Work task >>
Pull out each line in the records below that contains the string "Stockmark", and copy those lines in full. Only matches with the same upper and lower case count.

Input >>

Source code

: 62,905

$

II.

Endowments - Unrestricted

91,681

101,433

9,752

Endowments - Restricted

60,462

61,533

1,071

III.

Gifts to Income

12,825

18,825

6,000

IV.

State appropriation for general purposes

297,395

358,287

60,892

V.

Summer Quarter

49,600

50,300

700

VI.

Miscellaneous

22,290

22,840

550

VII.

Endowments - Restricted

==

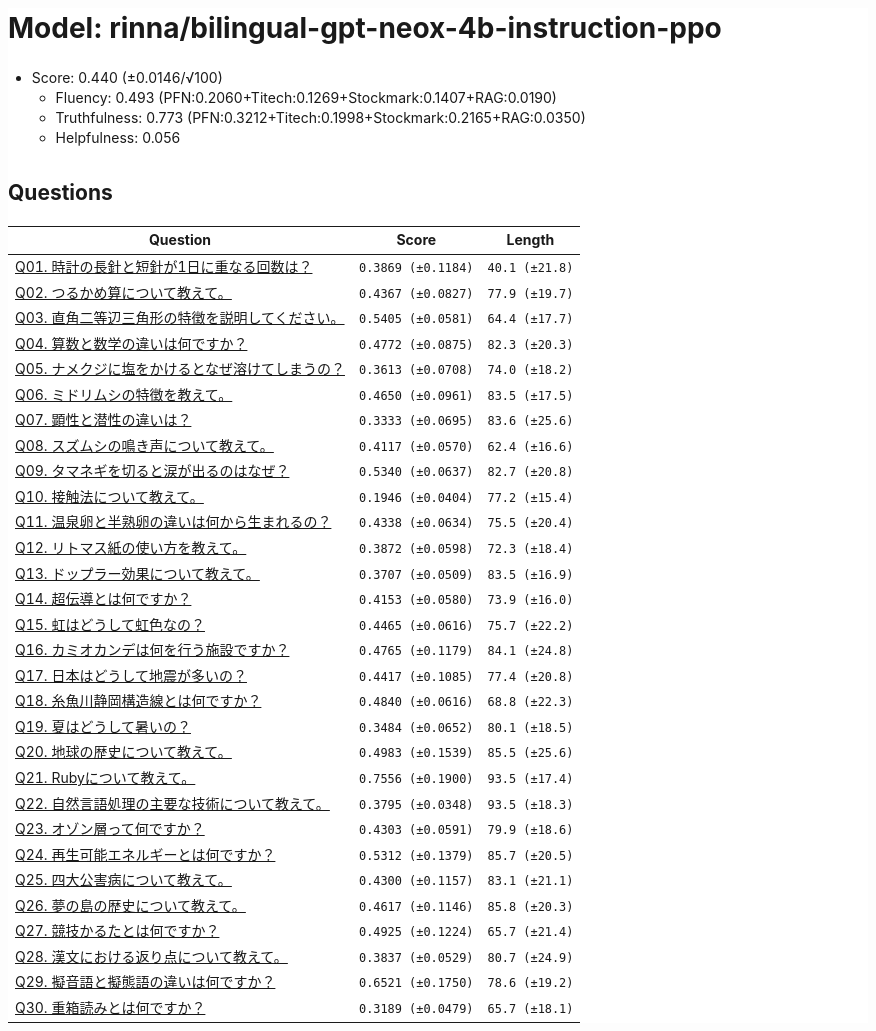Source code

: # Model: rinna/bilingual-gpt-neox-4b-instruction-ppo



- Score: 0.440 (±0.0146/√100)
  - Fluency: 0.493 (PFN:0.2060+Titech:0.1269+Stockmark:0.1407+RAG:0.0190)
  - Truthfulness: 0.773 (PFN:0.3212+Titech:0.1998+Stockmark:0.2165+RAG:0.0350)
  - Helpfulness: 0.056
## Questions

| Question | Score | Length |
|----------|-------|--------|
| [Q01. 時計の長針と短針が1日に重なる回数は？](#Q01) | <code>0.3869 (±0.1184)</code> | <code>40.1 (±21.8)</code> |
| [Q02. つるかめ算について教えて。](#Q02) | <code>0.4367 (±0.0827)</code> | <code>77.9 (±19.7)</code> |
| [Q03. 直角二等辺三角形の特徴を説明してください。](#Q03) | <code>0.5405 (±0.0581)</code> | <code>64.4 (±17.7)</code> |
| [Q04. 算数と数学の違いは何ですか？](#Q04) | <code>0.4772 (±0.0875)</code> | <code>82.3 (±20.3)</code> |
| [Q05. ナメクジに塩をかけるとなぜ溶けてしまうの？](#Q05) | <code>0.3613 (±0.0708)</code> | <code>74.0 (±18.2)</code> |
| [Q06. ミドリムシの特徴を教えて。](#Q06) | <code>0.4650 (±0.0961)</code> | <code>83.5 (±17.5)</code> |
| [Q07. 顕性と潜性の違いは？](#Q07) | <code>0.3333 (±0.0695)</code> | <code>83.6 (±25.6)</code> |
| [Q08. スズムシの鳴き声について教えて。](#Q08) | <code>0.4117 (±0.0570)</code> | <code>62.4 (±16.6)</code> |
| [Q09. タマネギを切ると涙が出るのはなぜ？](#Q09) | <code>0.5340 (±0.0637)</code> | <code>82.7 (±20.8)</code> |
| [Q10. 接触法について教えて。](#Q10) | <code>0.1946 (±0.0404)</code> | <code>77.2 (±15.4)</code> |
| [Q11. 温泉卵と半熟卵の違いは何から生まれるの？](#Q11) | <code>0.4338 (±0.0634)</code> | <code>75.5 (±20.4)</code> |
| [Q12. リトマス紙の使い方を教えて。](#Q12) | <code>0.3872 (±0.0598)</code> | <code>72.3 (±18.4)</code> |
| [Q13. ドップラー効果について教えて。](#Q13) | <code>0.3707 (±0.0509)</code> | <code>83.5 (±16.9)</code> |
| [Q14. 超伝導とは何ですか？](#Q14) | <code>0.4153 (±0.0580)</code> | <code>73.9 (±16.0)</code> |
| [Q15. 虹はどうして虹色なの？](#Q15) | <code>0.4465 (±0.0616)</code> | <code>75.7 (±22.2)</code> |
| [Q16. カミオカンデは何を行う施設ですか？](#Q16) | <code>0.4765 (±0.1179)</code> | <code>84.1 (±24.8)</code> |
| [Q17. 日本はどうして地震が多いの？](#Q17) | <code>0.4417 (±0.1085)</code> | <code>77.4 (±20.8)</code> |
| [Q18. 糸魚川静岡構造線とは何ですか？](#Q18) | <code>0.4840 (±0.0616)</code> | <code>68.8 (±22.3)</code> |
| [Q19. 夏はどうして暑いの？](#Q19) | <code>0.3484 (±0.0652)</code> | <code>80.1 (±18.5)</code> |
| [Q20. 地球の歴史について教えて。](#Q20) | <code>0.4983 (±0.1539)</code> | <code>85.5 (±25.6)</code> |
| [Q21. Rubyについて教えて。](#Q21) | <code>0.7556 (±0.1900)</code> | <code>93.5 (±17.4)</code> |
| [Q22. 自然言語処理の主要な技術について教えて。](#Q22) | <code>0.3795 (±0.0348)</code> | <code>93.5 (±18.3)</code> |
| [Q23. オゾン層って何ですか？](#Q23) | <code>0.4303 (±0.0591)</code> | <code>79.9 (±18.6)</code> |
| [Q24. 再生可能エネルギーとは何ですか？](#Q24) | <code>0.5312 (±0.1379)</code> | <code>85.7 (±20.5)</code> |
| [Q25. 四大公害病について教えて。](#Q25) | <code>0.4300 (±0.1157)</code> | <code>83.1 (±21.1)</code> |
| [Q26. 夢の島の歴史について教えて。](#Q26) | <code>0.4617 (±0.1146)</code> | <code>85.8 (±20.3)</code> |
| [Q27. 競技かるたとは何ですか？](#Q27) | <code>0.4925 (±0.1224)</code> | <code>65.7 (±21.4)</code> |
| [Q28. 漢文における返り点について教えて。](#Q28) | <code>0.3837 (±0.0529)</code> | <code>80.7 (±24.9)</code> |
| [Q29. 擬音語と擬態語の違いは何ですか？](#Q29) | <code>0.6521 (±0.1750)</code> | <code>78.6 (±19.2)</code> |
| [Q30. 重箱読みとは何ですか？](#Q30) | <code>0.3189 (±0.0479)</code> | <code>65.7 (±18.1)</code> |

* * *

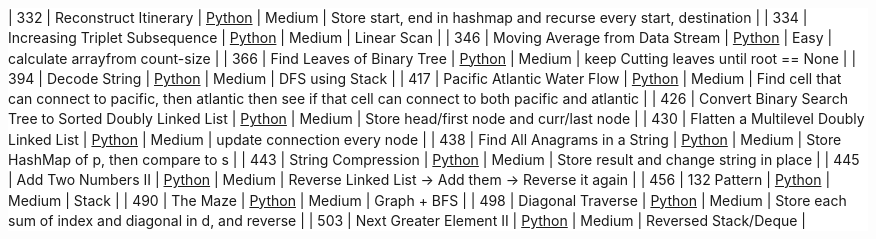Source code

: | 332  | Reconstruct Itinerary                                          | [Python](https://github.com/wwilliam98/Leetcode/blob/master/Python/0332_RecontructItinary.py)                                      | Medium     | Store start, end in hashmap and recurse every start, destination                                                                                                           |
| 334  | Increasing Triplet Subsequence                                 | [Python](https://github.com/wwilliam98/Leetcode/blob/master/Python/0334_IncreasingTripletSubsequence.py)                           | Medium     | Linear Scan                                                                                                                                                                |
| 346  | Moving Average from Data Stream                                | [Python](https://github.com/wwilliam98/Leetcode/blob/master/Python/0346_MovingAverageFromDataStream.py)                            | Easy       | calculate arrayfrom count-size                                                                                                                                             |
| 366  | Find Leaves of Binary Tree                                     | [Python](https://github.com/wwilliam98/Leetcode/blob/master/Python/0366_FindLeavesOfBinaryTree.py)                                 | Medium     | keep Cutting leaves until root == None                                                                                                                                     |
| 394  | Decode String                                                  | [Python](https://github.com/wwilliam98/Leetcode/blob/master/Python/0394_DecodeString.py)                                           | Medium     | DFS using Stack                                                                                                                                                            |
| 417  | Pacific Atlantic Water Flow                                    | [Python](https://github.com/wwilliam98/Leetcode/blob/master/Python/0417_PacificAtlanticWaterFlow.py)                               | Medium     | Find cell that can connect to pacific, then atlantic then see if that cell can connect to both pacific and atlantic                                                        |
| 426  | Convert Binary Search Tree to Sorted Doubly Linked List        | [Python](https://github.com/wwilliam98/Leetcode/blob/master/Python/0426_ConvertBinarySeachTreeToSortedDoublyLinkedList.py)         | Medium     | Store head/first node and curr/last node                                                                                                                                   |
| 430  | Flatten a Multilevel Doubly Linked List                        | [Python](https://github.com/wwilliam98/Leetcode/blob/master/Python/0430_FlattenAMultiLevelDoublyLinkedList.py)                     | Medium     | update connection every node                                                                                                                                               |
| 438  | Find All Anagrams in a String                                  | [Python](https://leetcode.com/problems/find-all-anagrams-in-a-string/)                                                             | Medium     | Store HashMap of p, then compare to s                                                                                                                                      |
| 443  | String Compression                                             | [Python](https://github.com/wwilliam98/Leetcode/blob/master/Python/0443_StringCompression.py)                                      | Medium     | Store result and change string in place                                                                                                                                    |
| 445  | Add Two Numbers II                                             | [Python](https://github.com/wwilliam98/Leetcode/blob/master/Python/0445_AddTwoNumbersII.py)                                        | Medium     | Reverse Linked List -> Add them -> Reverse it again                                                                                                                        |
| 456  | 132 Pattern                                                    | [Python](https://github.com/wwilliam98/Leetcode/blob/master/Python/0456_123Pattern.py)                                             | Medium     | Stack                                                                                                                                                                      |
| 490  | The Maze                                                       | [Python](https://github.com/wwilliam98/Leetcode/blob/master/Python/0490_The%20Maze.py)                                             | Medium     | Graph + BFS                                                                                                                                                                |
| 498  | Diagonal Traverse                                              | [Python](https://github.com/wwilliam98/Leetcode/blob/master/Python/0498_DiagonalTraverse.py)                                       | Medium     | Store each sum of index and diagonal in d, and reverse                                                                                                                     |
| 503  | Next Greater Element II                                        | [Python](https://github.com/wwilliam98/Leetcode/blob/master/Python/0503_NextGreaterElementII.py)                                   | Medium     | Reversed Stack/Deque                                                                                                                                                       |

Solution below >>
  - Fluency: 0.493 (PFN:0.2060+Titech:0.1269+Stockmark:0.1407+RAG:0.0190)
  - Truthfulness: 0.773 (PFN:0.3212+Titech:0.1998+Stockmark:0.2165+RAG:0.0350)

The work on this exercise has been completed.